##### DATASET EXCERPTS #####

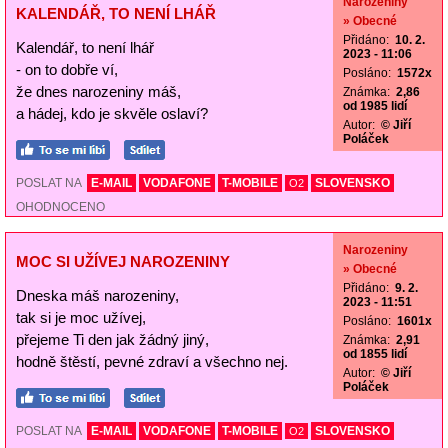
Narozeniny
KALENDÁŘ, TO NENÍ LHÁŘ
» Obecné
Přidáno:
10. 2.
Kalendář, to není lhář
2023 - 11:06
- on to dobře ví,
Posláno:
1572x
že dnes narozeniny máš,
Známka:
2,86
od 1985 lidí
a hádej, kdo je skvěle oslaví?
Autor:
© Jiří
Poláček
POSLAT NA
E-MAIL
VODAFONE
T-MOBILE
SLOVENSKO
O2
OHODNOCENO
Narozeniny
MOC SI UŽÍVEJ NAROZENINY
» Obecné
Přidáno:
9. 2.
Dneska máš narozeniny,
2023 - 11:51
tak si je moc užívej,
Posláno:
1601x
přejeme Ti den jak žádný jiný,
Známka:
2,91
od 1855 lidí
hodně štěstí, pevné zdraví a všechno nej.
Autor:
© Jiří
Poláček
POSLAT NA
E-MAIL
VODAFONE
T-MOBILE
SLOVENSKO
O2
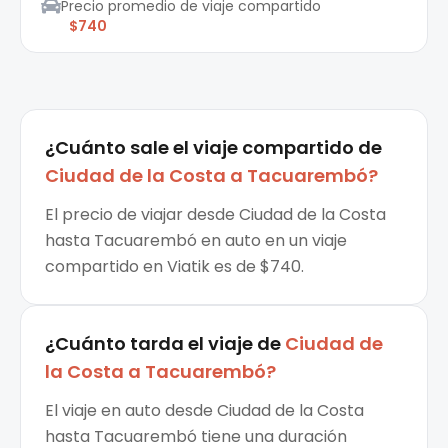
Precio promedio de viaje compartido
$740
¿Cuánto sale el
viaje compartido
de
Ciudad de la Costa
a
Tacuarembó
?
El precio de viajar desde Ciudad de la Costa
hasta Tacuarembó en auto en un viaje
compartido en Viatik es de $740.
¿Cuánto tarda el viaje de
Ciudad de
la Costa
a
Tacuarembó
?
El viaje en auto desde Ciudad de la Costa
hasta Tacuarembó tiene una duración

#####

### YOUR GOAL
Copy out every entry above, character for character, excluding pictures.

### OUTPUT FOR THIS TASK
Narozeniny
KALENDÁŘ, TO NENÍ LHÁŘ
» Obecné
Přidáno:
10. 2.
Kalendář, to není lhář
2023 - 11:06
- on to dobře ví,
Posláno:
1572x
že dnes narozeniny máš,
Známka:
2,86
od 1985 lidí
a hádej, kdo je skvěle oslaví?
Autor:
© Jiří
Poláček
POSLAT NA
E-MAIL
VODAFONE
T-MOBILE
SLOVENSKO
O2
OHODNOCENO
Narozeniny
MOC SI UŽÍVEJ NAROZENINY
» Obecné
Přidáno:
9. 2.
Dneska máš narozeniny,
2023 - 11:51
tak si je moc užívej,
Posláno:
1601x
přejeme Ti den jak žádný jiný,
Známka:
2,91
od 1855 lidí
hodně štěstí, pevné zdraví a všechno nej.
Autor:
© Jiří
Poláček
POSLAT NA
E-MAIL
VODAFONE
T-MOBILE
SLOVENSKO
O2
Precio promedio de viaje compartido
$740
¿Cuánto sale el
viaje compartido
de
Ciudad de la Costa
a
Tacuarembó
?
El precio de viajar desde Ciudad de la Costa
hasta Tacuarembó en auto en un viaje
compartido en Viatik es de $740.
¿Cuánto tarda el viaje de
Ciudad de
la Costa
a
Tacuarembó
?
El viaje en auto desde Ciudad de la Costa
hasta Tacuarembó tiene una duración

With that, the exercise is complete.